ABOUT THIS EXERCISE: Produce a verbatim transcription of all records.

SOURCE INFORMATION:
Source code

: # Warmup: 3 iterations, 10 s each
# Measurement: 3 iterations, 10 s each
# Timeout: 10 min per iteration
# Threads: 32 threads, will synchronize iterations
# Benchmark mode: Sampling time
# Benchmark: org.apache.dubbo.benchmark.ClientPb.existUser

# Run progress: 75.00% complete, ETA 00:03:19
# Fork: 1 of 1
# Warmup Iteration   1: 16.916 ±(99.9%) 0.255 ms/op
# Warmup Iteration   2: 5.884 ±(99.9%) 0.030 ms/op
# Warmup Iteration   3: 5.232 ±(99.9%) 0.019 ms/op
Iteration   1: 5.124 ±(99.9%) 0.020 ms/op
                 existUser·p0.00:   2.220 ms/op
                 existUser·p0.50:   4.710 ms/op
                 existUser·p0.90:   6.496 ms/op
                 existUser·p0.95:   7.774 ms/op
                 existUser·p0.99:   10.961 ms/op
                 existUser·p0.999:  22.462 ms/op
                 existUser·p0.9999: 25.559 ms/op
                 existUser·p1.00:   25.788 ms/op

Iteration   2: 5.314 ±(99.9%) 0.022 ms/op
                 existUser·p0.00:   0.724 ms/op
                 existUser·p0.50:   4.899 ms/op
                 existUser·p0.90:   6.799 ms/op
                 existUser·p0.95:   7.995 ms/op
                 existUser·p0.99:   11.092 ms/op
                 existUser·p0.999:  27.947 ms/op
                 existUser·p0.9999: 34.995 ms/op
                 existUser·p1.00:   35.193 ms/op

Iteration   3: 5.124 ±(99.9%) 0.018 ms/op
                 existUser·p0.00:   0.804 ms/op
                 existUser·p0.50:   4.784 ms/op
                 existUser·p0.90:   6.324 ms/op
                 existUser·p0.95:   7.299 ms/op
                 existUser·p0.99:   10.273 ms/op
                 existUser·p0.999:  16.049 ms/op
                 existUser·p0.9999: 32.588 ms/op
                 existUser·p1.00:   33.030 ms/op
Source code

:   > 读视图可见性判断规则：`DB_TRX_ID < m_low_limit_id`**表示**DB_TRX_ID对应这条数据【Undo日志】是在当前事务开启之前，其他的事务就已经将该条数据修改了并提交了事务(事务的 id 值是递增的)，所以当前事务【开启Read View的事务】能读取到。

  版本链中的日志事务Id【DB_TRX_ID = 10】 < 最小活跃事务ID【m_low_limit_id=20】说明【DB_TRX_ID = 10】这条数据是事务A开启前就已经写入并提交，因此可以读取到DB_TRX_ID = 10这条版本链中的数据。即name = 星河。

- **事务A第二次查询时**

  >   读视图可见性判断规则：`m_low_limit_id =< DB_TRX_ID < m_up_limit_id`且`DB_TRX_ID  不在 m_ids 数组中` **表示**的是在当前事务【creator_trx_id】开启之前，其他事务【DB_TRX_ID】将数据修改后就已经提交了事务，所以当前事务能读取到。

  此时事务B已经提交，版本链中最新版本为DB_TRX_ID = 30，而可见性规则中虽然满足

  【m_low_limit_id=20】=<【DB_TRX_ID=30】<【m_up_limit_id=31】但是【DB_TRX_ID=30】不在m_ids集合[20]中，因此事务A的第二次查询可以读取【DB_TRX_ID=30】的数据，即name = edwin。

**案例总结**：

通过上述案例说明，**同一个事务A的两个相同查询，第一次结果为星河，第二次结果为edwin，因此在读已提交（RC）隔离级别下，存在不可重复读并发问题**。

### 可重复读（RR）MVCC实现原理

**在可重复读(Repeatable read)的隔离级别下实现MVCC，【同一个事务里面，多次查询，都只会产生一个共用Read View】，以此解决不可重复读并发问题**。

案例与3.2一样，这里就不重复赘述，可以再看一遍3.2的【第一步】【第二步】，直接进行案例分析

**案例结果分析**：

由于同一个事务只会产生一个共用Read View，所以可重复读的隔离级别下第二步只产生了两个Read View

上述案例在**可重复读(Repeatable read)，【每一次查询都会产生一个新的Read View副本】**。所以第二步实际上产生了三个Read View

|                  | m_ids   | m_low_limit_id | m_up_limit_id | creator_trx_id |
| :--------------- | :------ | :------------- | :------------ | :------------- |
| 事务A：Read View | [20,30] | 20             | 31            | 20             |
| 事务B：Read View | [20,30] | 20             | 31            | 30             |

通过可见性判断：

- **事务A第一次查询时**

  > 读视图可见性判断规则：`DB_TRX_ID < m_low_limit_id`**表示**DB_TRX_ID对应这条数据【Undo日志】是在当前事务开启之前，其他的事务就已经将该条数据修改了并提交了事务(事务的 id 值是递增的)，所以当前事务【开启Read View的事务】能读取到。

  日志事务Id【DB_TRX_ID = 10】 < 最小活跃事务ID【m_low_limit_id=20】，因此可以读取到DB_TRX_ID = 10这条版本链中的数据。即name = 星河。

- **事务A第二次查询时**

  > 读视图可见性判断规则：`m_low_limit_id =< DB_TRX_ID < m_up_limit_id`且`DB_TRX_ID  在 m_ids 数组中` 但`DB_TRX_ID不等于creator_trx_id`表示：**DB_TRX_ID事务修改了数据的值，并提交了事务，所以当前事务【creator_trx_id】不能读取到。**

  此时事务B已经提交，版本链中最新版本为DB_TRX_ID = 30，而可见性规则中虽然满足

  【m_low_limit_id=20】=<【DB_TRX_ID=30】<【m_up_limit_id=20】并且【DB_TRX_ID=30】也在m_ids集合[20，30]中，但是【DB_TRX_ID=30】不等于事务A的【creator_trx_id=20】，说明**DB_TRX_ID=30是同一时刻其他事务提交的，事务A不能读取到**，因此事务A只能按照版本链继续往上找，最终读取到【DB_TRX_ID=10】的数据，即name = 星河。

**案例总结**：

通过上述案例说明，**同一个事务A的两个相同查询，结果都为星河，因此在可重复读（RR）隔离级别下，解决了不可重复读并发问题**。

RESULT FOR THIS TASK:
Source code

: # Warmup: 3 iterations, 10 s each
# Measurement: 3 iterations, 10 s each
# Timeout: 10 min per iteration
# Threads: 32 threads, will synchronize iterations
# Benchmark mode: Sampling time
# Benchmark: org.apache.dubbo.benchmark.ClientPb.existUser

# Run progress: 75.00% complete, ETA 00:03:19
# Fork: 1 of 1
# Warmup Iteration   1: 16.916 ±(99.9%) 0.255 ms/op
# Warmup Iteration   2: 5.884 ±(99.9%) 0.030 ms/op
# Warmup Iteration   3: 5.232 ±(99.9%) 0.019 ms/op
Iteration   1: 5.124 ±(99.9%) 0.020 ms/op
                 existUser·p0.00:   2.220 ms/op
                 existUser·p0.50:   4.710 ms/op
                 existUser·p0.90:   6.496 ms/op
                 existUser·p0.95:   7.774 ms/op
                 existUser·p0.99:   10.961 ms/op
                 existUser·p0.999:  22.462 ms/op
                 existUser·p0.9999: 25.559 ms/op
                 existUser·p1.00:   25.788 ms/op

Iteration   2: 5.314 ±(99.9%) 0.022 ms/op
                 existUser·p0.00:   0.724 ms/op
                 existUser·p0.50:   4.899 ms/op
                 existUser·p0.90:   6.799 ms/op
                 existUser·p0.95:   7.995 ms/op
                 existUser·p0.99:   11.092 ms/op
                 existUser·p0.999:  27.947 ms/op
                 existUser·p0.9999: 34.995 ms/op
                 existUser·p1.00:   35.193 ms/op

Iteration   3: 5.124 ±(99.9%) 0.018 ms/op
                 existUser·p0.00:   0.804 ms/op
                 existUser·p0.50:   4.784 ms/op
                 existUser·p0.90:   6.324 ms/op
                 existUser·p0.95:   7.299 ms/op
                 existUser·p0.99:   10.273 ms/op
                 existUser·p0.999:  16.049 ms/op
                 existUser·p0.9999: 32.588 ms/op
                 existUser·p1.00:   33.030 ms/op
Source code

:   > 读视图可见性判断规则：`DB_TRX_ID < m_low_limit_id`**表示**DB_TRX_ID对应这条数据【Undo日志】是在当前事务开启之前，其他的事务就已经将该条数据修改了并提交了事务(事务的 id 值是递增的)，所以当前事务【开启Read View的事务】能读取到。

  版本链中的日志事务Id【DB_TRX_ID = 10】 < 最小活跃事务ID【m_low_limit_id=20】说明【DB_TRX_ID = 10】这条数据是事务A开启前就已经写入并提交，因此可以读取到DB_TRX_ID = 10这条版本链中的数据。即name = 星河。

- **事务A第二次查询时**

  >   读视图可见性判断规则：`m_low_limit_id =< DB_TRX_ID < m_up_limit_id`且`DB_TRX_ID  不在 m_ids 数组中` **表示**的是在当前事务【creator_trx_id】开启之前，其他事务【DB_TRX_ID】将数据修改后就已经提交了事务，所以当前事务能读取到。

  此时事务B已经提交，版本链中最新版本为DB_TRX_ID = 30，而可见性规则中虽然满足

  【m_low_limit_id=20】=<【DB_TRX_ID=30】<【m_up_limit_id=31】但是【DB_TRX_ID=30】不在m_ids集合[20]中，因此事务A的第二次查询可以读取【DB_TRX_ID=30】的数据，即name = edwin。

**案例总结**：

通过上述案例说明，**同一个事务A的两个相同查询，第一次结果为星河，第二次结果为edwin，因此在读已提交（RC）隔离级别下，存在不可重复读并发问题**。

### 可重复读（RR）MVCC实现原理

**在可重复读(Repeatable read)的隔离级别下实现MVCC，【同一个事务里面，多次查询，都只会产生一个共用Read View】，以此解决不可重复读并发问题**。

案例与3.2一样，这里就不重复赘述，可以再看一遍3.2的【第一步】【第二步】，直接进行案例分析

**案例结果分析**：

由于同一个事务只会产生一个共用Read View，所以可重复读的隔离级别下第二步只产生了两个Read View

上述案例在**可重复读(Repeatable read)，【每一次查询都会产生一个新的Read View副本】**。所以第二步实际上产生了三个Read View

|                  | m_ids   | m_low_limit_id | m_up_limit_id | creator_trx_id |
| :--------------- | :------ | :------------- | :------------ | :------------- |
| 事务A：Read View | [20,30] | 20             | 31            | 20             |
| 事务B：Read View | [20,30] | 20             | 31            | 30             |

通过可见性判断：

- **事务A第一次查询时**

  > 读视图可见性判断规则：`DB_TRX_ID < m_low_limit_id`**表示**DB_TRX_ID对应这条数据【Undo日志】是在当前事务开启之前，其他的事务就已经将该条数据修改了并提交了事务(事务的 id 值是递增的)，所以当前事务【开启Read View的事务】能读取到。

  日志事务Id【DB_TRX_ID = 10】 < 最小活跃事务ID【m_low_limit_id=20】，因此可以读取到DB_TRX_ID = 10这条版本链中的数据。即name = 星河。

- **事务A第二次查询时**

  > 读视图可见性判断规则：`m_low_limit_id =< DB_TRX_ID < m_up_limit_id`且`DB_TRX_ID  在 m_ids 数组中` 但`DB_TRX_ID不等于creator_trx_id`表示：**DB_TRX_ID事务修改了数据的值，并提交了事务，所以当前事务【creator_trx_id】不能读取到。**

  此时事务B已经提交，版本链中最新版本为DB_TRX_ID = 30，而可见性规则中虽然满足

  【m_low_limit_id=20】=<【DB_TRX_ID=30】<【m_up_limit_id=20】并且【DB_TRX_ID=30】也在m_ids集合[20，30]中，但是【DB_TRX_ID=30】不等于事务A的【creator_trx_id=20】，说明**DB_TRX_ID=30是同一时刻其他事务提交的，事务A不能读取到**，因此事务A只能按照版本链继续往上找，最终读取到【DB_TRX_ID=10】的数据，即name = 星河。

**案例总结**：

通过上述案例说明，**同一个事务A的两个相同查询，结果都为星河，因此在可重复读（RR）隔离级别下，解决了不可重复读并发问题**。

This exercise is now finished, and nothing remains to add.